* WHAT YOU HAVE TO DO
Reproduce verbatim the part of the article on Singapore's monetary policy tightening that runs from "The Straits Times" up to and including "2 per cent.".

* DOCUMENT TEXT
** BEGIN **

World

Singapore tightens monetary policy as energy shock drives inflation risks

Central bank moves to strengthen currency and contain rising import costs as Middle East conflict threatens growth outlook

Updated 3 months ago · Published on 14 Apr 2026 9:24AM

Singapore tightens monetary policy as energy shock drives inflation risks
Prices of imported intermediate goods and final consumer products are also expected to rise, with knock-on effects for food, retail and other everyday expenses - April 14, 2026

SINGAPORE has tightened its monetary policy stance for the first time since 2022, as surging global energy prices triggered by the Iran conflict drive inflationary pressures and cloud the economic outlook.

The Straits Times cited the Monetary Authority of Singapore (MAS) saying on Tuesday that it would steepen the slope of its Singapore dollar nominal effective exchange rate policy band, signalling a controlled appreciation of the currency to offset rising import costs.

At the same time, the central bank raised its 2026 inflation forecasts, projecting both headline and core inflation to average between 1.5 and 2.5 per cent, up from its earlier estimate of 1 to 2 per cent.

“Singapore’s imported energy costs have already risen. Prices of a wider range of imported goods and services are expected to increase in the quarters ahead. Consequently, MAS core inflation will pick up and remain elevated over the next few quarters.

** END **

* PROVIDED MATERIAL
** BEGIN **

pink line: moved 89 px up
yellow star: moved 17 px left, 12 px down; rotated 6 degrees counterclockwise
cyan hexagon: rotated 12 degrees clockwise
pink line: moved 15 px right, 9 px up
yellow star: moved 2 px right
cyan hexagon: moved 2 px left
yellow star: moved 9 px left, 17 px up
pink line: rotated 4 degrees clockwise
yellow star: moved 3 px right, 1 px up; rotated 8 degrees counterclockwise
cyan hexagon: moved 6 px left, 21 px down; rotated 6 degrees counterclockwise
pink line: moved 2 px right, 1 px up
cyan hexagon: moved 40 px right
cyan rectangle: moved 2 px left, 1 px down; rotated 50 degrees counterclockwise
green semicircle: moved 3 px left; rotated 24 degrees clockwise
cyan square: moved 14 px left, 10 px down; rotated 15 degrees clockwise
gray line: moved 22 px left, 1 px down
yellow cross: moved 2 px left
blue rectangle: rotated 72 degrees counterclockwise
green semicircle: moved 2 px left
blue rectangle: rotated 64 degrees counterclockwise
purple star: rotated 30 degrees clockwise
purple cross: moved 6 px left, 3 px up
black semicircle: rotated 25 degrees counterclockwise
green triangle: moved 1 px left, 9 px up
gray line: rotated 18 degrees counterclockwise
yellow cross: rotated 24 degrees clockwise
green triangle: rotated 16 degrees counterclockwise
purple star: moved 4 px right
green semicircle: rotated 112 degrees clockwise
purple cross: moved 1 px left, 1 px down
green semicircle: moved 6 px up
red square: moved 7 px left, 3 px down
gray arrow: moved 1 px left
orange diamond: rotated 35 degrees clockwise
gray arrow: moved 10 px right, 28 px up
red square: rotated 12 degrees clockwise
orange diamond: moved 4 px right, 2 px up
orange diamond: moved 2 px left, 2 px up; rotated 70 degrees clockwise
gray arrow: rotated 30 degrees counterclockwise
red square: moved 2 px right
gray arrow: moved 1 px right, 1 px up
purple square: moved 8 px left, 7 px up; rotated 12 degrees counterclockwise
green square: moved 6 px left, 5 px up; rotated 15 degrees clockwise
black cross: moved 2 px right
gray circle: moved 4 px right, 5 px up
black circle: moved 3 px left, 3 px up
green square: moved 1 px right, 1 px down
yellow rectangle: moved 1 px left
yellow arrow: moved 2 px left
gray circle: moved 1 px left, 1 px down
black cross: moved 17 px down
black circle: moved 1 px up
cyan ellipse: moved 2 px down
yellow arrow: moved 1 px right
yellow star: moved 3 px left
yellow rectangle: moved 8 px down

** END **

* WORKED SOLUTION
The Straits Times cited the Monetary Authority of Singapore (MAS) saying on Tuesday that it would steepen the slope of its Singapore dollar nominal effective exchange rate policy band, signalling a controlled appreciation of the currency to offset rising import costs.

At the same time, the central bank raised its 2026 inflation forecasts, projecting both headline and core inflation to average between 1.5 and 2.5 per cent, up from its earlier estimate of 1 to 2 per cent.